Les organisations concernées doivent publier leur rapport et y joindre un “plan de transition pour réduire leurs émissions de gaz à effet de serre”. Ce plan d’action présente les objectifs de réduction, ainsi que la stratégie et les moyens à mettre en œuvre pour les atteindre. Le cas échéant, il doit également présenter un rapport sur les actions mises en place depuis le dernier bilan. Le BEGES doit également présenter le volume global d’émissions directes et indirectes.
À quoi sert le bilan carbone ?
Le bilan GES est un outil réglementaire de lutte contre le réchauffement climatique. Son objectif est de pouvoir mesurer la quantité de gaz à effet de serre émis par une entité et d’identifier les postes d’émissions les plus importants pour mettre en place un plan d’action.
Les pays signataires de l’accord de Paris ont pour objectif de limiter les émissions de gaz à effet de serre pour contenir la hausse de la température planétaire à 2°C au 21e siècle et à 1,5°C au cours du siècle suivant. Dans cette optique, la France demande la réalisation d’un BEGES à un certain nombre d’entités. Cette démarche s’inscrit dans une dynamique de transition écologique qui doit être prise à bras-le-corps si elles souhaitent s’engager en faveur du climat.
La mesure de l’empreinte carbone est la première étape indispensable à toute démarche visant à améliorer son impact environnemental. En réalisant ce diagnostic, les organisations peuvent évaluer leur niveau de dépendance à des sources de pollution qui peuvent les rendre plus vulnérables sur le long terme, et initier des plans de progrès.
La législation devient de plus exigeante à mesure que le temps passe. Si elles veulent éviter des pénalités, les organisations ont donc tout intérêt à anticiper ces évolutions et mettre en place des mesures pour limiter leurs externalités négatives.
Bilan GES réglementaire, qu’est-ce que cela veut dire ?
Plusieurs types d’organisations sont soumis au bilan GES, sous peine de sanctions si elles ne le réalisent pas. Cela représente environ 5000 organisations privées et publiques. L’inscription dans la loi de cette obligation réglementaire n’a cependant pas suffi à faire agir les acteurs concernés, puisque seuls un tiers d’entre eux ont publié leur rapport en 2023.
C’est pour cette raison que la tolérance vis-à-vis des organisations qui ne respectent pas cette obligation a été revue à la baisse. Auparavant fixées à 1500 €, les sanctions pour manquement s’élèvent aujourd’hui à 10 000 € et jusqu’à 20 000 € en cas de récidive.
Quelle est la différence entre un bilan GES et un bilan carbone ?

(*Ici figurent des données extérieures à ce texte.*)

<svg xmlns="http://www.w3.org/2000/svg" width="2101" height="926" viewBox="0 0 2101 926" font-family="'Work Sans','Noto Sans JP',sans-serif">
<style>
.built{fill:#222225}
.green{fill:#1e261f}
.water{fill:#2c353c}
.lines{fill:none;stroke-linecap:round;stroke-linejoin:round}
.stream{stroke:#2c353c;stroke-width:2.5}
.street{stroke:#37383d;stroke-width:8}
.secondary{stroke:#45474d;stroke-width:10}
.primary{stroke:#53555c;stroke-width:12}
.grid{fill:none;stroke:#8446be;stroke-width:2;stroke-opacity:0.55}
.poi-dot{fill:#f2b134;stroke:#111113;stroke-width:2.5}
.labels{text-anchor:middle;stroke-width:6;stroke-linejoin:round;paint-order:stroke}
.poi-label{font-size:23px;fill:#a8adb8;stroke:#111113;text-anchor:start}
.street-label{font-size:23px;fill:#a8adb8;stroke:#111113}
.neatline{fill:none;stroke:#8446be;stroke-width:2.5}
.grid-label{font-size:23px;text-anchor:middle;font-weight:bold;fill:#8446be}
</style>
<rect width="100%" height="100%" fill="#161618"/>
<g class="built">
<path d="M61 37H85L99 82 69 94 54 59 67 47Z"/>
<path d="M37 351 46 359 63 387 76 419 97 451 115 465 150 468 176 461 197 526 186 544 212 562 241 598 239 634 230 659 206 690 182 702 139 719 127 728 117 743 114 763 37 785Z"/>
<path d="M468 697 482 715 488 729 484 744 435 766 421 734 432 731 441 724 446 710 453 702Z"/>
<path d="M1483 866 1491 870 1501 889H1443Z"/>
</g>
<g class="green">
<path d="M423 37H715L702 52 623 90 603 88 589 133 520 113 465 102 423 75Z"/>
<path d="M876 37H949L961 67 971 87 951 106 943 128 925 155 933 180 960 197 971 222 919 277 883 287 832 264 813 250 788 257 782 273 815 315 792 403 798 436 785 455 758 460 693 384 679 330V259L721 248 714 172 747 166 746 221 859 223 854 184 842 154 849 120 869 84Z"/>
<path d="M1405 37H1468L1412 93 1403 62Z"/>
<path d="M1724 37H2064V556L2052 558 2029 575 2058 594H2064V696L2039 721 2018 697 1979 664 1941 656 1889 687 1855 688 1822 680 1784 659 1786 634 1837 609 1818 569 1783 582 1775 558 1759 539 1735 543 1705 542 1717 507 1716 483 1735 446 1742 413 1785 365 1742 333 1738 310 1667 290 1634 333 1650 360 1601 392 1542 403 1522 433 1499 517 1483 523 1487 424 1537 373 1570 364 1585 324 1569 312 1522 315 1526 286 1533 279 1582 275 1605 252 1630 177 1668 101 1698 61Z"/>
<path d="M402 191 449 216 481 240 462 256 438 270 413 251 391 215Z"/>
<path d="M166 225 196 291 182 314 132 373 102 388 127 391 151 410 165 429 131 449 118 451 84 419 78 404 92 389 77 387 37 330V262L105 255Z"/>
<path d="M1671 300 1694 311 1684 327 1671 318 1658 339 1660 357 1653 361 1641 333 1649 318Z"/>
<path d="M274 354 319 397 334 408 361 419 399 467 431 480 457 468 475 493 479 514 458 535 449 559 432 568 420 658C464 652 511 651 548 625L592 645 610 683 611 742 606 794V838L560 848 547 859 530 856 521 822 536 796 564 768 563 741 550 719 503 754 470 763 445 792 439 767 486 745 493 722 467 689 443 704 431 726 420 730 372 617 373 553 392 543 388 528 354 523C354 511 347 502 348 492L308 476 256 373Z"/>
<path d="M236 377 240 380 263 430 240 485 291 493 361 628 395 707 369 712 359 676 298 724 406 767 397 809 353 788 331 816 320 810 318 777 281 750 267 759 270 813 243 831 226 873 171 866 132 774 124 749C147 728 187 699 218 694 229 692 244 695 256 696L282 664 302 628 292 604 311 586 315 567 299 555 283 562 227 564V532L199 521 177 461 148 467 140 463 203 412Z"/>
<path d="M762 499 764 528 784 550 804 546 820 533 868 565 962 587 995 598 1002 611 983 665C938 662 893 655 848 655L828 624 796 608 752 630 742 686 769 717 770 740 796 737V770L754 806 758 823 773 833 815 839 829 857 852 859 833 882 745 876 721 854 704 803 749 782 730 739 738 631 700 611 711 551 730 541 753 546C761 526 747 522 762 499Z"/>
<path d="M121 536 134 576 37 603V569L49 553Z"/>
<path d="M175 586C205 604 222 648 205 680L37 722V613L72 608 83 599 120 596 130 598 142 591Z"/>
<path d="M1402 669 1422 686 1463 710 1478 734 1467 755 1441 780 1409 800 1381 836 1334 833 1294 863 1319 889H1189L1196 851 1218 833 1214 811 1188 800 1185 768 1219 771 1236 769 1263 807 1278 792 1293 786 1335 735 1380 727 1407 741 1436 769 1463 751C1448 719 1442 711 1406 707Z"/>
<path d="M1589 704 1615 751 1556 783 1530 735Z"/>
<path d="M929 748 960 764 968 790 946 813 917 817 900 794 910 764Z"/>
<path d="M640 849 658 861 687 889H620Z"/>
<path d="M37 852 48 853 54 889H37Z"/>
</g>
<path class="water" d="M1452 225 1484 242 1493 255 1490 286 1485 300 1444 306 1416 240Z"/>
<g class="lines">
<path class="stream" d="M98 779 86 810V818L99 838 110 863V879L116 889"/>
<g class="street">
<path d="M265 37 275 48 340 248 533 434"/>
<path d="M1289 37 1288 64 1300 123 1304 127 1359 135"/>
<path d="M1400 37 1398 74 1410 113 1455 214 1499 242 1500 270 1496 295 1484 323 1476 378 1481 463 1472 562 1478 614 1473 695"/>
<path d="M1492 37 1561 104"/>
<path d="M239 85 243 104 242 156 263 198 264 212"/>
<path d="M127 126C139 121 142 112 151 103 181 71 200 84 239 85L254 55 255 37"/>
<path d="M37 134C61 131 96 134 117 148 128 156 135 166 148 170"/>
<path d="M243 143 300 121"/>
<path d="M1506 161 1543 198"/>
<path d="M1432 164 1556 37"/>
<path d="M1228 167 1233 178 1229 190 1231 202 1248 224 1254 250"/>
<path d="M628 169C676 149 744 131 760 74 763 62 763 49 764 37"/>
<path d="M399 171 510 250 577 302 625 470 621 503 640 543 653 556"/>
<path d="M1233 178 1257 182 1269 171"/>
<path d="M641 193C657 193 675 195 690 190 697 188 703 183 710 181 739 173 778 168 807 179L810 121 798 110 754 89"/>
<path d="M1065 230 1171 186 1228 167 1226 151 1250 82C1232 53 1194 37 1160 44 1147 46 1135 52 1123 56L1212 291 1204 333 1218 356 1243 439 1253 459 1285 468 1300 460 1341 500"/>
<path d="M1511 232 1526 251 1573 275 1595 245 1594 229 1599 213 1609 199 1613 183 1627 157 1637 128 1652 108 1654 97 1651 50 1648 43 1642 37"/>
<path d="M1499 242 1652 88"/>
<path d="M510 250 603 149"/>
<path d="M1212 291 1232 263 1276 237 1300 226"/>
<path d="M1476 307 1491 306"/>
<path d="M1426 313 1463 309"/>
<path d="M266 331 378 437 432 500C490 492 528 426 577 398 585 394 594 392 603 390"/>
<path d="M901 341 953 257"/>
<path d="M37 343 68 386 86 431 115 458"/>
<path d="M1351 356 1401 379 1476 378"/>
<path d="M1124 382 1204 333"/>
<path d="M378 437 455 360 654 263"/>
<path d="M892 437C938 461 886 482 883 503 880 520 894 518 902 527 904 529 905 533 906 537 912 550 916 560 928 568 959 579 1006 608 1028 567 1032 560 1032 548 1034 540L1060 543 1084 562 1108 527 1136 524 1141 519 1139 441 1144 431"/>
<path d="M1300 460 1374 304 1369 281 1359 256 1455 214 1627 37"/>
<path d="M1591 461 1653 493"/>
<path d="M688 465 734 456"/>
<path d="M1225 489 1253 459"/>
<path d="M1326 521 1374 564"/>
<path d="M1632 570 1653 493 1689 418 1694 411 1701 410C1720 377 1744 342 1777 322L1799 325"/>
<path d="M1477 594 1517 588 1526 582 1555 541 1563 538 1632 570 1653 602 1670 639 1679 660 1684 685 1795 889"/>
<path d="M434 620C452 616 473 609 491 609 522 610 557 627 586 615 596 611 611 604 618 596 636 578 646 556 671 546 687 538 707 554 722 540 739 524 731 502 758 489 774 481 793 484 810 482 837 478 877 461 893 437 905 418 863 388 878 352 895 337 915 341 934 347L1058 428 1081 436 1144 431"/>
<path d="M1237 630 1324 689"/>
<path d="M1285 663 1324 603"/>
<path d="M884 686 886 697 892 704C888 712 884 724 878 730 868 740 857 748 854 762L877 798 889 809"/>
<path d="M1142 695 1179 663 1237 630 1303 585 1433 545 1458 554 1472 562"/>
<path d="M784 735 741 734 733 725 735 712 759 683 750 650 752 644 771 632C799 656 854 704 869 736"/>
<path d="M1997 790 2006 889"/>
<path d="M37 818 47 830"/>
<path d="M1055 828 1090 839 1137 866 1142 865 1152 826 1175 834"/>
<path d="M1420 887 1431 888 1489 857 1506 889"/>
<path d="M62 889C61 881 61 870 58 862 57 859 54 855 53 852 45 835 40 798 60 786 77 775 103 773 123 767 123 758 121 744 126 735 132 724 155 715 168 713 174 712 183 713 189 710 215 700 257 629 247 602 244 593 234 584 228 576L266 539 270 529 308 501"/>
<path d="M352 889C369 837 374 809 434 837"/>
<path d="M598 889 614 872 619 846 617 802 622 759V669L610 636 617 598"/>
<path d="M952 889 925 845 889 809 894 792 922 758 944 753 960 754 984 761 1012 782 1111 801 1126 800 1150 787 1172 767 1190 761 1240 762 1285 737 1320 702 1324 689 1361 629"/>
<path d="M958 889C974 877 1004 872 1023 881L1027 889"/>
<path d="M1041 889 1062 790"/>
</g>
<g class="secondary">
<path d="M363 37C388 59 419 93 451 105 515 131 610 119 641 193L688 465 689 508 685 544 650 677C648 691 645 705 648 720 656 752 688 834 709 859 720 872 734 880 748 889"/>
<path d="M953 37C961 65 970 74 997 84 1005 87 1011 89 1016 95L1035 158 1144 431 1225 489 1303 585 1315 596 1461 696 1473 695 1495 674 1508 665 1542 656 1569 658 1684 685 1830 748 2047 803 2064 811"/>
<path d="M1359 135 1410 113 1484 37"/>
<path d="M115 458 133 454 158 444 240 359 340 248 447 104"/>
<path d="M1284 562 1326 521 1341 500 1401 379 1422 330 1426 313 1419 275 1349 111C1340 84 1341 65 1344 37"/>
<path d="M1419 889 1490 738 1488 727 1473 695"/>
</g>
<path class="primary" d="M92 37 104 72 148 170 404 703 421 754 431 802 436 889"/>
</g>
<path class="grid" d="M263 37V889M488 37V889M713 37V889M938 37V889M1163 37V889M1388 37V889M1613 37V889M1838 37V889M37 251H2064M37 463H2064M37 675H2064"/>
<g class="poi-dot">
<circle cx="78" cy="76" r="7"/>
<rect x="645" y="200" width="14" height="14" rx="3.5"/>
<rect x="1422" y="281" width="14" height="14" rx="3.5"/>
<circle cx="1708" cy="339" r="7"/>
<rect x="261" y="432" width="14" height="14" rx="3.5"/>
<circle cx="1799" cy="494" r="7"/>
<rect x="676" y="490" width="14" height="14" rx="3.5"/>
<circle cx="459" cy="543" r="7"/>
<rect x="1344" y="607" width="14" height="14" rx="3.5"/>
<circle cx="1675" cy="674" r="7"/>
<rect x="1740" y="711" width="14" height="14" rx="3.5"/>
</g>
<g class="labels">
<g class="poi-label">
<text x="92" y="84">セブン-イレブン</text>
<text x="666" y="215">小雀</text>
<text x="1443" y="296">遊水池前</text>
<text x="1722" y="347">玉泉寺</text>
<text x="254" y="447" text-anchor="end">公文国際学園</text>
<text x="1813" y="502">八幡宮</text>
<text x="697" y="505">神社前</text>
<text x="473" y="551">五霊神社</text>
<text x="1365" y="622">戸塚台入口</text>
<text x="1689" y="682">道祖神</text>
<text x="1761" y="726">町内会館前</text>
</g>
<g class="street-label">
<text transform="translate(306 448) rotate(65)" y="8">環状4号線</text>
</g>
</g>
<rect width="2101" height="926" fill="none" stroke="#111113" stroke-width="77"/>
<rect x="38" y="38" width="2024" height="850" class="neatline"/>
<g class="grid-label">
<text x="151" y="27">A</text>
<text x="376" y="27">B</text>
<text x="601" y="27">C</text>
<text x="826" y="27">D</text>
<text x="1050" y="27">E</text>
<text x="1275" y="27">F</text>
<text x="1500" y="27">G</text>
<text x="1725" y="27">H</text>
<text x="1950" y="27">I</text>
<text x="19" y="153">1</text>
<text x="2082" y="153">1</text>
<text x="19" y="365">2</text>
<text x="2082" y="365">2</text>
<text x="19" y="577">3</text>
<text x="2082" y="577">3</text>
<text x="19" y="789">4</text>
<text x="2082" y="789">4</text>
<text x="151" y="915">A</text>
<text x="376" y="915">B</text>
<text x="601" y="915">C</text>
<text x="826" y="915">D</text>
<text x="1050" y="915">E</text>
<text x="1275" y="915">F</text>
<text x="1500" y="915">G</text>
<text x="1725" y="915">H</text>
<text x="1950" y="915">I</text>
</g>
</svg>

Le bilan GES est souvent désigné sous le terme de bilan carbone, mais il existe bel est bien une différence entre les deux. Le BEGES est obligatoire depuis le 12 juillet 2010 pour certaines entités. Mais il faut le rappeler, malgré son caractère obligatoire, le BEGES reste moins précis qu’un bilan carbone complet, qui intègre tous les scopes d’émissions, y compris celle du scope 3 qui sont plus difficiles à mesurer. Dans un BEGES, seule la mesure des scopes 1 et 2 est obligatoire, tandis que le scope 3 est seulement recommandé.
Rappel : les émissions de gaz à effet de serre sont réparties en trois scopes : le scope 1 pour les émissions directes, le scope 2 pour les émissions indirectes liées à la consommation d’énergie, le scope 3 pour le reste des émissions (dont les émissions liées aux achats).
La plupart des bilans GES publiés ne contiennent aucune donnée sur les émissions de scope 3. Pour les entreprises qui en ont intégré, le bilan reste pour la plupart très incomplet. En général, seul 4 à 5 catégories d’émissions de scopes 3 ont été répertoriées alors qu’il en existe 16.